Data section section start
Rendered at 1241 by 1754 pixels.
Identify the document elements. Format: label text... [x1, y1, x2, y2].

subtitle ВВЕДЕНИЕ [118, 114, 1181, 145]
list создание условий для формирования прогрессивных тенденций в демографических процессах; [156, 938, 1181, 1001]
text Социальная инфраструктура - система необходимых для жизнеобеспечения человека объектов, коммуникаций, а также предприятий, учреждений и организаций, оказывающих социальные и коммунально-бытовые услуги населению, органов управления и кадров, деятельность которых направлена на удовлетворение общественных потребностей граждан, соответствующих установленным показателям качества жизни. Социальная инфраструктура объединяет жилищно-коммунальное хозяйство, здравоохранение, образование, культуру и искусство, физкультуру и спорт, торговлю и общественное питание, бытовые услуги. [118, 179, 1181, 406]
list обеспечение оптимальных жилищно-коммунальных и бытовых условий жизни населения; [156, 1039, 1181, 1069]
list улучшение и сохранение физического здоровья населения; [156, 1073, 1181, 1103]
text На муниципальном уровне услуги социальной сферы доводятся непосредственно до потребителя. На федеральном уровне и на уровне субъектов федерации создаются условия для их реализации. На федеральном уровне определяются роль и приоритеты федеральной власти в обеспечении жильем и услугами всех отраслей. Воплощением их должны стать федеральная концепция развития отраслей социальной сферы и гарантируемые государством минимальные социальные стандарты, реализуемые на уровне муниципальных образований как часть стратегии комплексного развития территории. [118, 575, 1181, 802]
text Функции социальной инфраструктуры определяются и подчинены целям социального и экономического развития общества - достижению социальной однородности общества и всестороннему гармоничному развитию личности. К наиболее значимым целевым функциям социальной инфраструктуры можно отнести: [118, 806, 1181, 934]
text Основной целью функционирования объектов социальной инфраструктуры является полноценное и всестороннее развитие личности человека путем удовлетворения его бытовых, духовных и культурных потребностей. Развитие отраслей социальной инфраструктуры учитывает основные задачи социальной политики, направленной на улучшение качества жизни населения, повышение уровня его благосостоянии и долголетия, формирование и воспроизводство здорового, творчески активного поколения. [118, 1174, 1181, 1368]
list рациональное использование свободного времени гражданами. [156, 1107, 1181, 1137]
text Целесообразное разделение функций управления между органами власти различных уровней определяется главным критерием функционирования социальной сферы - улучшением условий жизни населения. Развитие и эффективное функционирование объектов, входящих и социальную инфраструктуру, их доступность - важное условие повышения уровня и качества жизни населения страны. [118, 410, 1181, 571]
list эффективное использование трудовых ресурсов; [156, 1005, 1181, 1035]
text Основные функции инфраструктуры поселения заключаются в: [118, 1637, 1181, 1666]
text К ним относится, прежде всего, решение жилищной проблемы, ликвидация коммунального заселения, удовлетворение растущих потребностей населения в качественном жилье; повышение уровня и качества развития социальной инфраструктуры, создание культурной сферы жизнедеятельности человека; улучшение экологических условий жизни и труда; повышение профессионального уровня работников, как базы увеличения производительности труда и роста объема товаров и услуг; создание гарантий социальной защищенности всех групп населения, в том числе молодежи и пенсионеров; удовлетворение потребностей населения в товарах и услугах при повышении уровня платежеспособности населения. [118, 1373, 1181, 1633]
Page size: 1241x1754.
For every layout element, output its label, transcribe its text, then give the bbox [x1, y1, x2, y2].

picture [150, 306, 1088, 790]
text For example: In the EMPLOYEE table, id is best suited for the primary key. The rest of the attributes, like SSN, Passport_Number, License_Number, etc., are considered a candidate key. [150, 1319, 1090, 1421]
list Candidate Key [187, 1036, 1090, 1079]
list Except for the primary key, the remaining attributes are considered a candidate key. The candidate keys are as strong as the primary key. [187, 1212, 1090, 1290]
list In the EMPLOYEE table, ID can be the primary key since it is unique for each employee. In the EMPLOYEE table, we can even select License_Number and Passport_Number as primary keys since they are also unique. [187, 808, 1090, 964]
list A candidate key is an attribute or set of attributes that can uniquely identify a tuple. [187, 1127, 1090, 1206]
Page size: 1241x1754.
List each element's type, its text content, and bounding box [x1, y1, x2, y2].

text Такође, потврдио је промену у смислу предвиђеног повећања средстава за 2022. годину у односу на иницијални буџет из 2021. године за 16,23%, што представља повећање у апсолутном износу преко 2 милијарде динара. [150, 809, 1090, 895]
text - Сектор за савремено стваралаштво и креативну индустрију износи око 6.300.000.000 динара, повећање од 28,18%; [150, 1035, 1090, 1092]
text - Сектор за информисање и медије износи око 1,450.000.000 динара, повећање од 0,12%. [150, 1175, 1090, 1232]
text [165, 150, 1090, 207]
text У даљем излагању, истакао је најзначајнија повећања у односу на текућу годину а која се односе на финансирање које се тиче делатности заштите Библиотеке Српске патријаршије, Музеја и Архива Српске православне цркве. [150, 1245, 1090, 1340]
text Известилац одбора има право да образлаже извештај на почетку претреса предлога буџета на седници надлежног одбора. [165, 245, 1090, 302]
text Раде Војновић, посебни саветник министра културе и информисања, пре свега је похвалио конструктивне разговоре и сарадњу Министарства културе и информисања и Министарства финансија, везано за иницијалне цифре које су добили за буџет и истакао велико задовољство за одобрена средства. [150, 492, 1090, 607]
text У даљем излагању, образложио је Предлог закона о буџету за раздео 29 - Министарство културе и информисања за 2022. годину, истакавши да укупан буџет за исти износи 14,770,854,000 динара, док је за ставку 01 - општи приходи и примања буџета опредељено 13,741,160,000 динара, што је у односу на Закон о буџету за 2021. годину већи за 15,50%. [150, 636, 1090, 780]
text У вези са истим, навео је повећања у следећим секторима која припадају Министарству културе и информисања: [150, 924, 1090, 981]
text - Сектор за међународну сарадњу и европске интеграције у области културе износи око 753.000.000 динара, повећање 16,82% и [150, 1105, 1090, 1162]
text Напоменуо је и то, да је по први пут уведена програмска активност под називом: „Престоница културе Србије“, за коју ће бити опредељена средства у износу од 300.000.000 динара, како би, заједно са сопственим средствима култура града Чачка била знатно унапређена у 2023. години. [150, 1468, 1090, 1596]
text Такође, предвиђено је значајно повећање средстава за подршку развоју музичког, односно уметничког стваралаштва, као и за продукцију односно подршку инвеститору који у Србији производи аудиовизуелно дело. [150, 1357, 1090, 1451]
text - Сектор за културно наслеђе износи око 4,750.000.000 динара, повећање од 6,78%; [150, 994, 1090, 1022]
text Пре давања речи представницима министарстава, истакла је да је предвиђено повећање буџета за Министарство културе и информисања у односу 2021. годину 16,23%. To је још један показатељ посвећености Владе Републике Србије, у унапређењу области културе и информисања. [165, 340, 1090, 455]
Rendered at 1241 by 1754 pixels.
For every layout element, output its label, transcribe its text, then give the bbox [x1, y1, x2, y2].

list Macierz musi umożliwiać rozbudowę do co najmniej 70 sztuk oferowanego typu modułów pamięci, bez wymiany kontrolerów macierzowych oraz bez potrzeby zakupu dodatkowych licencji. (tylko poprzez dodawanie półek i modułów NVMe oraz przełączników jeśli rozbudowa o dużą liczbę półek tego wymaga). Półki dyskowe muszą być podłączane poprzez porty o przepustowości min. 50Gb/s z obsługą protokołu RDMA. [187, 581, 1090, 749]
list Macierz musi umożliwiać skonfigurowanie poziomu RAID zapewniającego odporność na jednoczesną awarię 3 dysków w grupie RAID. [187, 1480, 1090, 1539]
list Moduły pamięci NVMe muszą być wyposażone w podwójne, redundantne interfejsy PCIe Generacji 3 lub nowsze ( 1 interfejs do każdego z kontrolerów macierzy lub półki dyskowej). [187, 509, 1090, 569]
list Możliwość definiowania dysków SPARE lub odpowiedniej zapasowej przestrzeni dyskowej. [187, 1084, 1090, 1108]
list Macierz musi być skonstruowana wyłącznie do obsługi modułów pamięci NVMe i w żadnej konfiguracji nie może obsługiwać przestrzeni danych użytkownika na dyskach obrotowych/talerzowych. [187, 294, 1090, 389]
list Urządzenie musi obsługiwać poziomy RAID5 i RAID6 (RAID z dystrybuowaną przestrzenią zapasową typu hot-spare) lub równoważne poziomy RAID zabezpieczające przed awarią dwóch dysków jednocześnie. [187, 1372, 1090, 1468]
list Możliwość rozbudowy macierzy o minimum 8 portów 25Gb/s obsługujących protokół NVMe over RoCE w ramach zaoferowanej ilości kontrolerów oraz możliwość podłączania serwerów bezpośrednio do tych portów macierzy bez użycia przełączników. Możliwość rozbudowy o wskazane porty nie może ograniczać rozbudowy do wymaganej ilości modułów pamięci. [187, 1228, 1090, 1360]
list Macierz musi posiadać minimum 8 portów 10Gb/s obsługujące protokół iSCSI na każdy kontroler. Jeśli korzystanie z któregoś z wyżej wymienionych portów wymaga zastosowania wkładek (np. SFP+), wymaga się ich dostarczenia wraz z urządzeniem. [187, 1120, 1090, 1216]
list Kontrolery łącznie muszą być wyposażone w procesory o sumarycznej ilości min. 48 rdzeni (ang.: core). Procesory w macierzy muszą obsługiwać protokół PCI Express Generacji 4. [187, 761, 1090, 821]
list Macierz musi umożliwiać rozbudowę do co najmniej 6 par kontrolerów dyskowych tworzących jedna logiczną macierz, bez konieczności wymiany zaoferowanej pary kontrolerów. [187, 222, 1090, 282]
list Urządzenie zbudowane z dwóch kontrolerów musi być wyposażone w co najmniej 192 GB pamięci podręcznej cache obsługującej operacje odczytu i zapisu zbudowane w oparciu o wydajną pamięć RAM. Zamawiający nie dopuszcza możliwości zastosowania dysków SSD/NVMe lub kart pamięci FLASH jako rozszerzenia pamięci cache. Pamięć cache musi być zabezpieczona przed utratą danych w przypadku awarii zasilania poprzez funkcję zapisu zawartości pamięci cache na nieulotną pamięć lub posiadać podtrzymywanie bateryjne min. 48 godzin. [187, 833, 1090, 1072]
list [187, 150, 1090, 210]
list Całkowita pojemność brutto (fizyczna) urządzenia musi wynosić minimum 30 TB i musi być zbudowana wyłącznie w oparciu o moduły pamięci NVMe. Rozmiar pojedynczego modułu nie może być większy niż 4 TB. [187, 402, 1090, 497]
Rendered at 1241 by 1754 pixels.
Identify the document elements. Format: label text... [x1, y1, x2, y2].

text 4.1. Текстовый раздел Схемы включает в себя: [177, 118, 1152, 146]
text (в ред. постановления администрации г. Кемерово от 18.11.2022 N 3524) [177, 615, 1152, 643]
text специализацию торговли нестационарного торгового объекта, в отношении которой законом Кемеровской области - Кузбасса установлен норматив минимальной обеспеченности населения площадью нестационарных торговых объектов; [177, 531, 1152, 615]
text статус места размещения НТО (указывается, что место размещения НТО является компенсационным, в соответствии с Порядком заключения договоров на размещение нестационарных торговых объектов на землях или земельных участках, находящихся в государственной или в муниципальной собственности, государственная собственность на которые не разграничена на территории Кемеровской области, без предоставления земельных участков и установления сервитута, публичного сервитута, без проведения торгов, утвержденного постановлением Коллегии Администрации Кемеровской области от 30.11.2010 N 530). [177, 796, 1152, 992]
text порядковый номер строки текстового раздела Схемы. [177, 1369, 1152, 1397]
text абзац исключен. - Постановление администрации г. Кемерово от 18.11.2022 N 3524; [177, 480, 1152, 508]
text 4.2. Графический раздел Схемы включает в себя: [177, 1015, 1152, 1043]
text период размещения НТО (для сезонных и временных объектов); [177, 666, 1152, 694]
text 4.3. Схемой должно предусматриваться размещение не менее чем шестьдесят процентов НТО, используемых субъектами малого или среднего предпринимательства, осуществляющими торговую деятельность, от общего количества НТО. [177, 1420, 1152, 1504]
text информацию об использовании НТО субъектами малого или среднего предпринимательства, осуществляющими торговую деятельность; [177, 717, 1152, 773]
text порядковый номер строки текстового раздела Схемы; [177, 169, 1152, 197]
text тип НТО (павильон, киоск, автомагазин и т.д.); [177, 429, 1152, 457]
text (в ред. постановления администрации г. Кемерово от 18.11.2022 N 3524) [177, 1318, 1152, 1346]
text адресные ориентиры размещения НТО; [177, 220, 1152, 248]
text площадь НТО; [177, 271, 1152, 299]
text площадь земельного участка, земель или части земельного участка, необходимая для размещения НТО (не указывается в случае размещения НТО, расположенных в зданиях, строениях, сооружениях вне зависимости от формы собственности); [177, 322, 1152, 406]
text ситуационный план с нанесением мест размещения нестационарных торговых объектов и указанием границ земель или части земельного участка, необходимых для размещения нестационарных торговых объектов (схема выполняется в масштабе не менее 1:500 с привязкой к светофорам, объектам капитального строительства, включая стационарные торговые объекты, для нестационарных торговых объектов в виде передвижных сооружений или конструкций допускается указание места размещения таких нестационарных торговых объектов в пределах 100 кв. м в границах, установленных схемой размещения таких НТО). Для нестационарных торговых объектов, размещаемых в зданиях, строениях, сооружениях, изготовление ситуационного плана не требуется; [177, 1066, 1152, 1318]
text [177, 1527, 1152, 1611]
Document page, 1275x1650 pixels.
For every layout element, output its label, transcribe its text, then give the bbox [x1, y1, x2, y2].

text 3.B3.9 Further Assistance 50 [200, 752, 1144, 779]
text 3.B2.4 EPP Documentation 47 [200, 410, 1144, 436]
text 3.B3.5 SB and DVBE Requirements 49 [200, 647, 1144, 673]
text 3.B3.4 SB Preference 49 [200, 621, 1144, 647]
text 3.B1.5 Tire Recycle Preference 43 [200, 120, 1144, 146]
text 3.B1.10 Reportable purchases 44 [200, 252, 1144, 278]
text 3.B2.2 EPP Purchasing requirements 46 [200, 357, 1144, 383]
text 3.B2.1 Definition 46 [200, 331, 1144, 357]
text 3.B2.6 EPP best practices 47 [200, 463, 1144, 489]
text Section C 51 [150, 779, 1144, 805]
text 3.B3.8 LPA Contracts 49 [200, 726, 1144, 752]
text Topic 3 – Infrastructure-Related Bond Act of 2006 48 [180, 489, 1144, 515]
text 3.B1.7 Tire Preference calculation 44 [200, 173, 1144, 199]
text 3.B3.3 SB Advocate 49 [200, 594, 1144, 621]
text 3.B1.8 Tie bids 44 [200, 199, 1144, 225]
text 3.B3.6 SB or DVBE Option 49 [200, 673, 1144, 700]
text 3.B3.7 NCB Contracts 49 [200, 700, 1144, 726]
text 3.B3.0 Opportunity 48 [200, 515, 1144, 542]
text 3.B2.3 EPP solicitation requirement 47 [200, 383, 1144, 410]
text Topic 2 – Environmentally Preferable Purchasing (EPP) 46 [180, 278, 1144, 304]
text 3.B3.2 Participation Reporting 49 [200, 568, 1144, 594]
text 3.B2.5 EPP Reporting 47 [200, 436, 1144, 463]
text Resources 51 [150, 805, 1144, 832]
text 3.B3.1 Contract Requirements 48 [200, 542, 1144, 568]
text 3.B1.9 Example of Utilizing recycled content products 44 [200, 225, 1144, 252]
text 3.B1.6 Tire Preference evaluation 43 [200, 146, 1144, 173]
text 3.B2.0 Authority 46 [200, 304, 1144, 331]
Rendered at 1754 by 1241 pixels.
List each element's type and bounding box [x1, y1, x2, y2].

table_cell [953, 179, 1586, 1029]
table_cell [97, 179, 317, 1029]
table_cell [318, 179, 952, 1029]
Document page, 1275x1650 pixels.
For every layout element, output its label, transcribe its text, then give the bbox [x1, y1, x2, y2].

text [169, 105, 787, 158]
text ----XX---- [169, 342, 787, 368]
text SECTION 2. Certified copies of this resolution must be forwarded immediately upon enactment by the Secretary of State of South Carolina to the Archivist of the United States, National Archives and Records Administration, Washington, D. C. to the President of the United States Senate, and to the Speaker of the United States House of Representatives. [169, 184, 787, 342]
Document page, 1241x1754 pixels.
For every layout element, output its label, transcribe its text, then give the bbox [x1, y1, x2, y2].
Data section section end
> _The task_:
Lines containing the word "управления" must be found in the data above and copied.

> _Response area_:
text Социальная инфраструктура - система необходимых для жизнеобеспечения человека объектов, коммуникаций, а также предприятий, учреждений и организаций, оказывающих социальные и коммунально-бытовые услуги населению, органов управления и кадров, деятельность которых направлена на удовлетворение общественных потребностей граждан, соответствующих установленным показателям качества жизни. Социальная инфраструктура объединяет жилищно-коммунальное хозяйство, здравоохранение, образование, культуру и искусство, физкультуру и спорт, торговлю и общественное питание, бытовые услуги. [118, 179, 1181, 406]
text Целесообразное разделение функций управления между органами власти различных уровней определяется главным критерием функционирования социальной сферы - улучшением условий жизни населения. Развитие и эффективное функционирование объектов, входящих и социальную инфраструктуру, их доступность - важное условие повышения уровня и качества жизни населения страны. [118, 410, 1181, 571]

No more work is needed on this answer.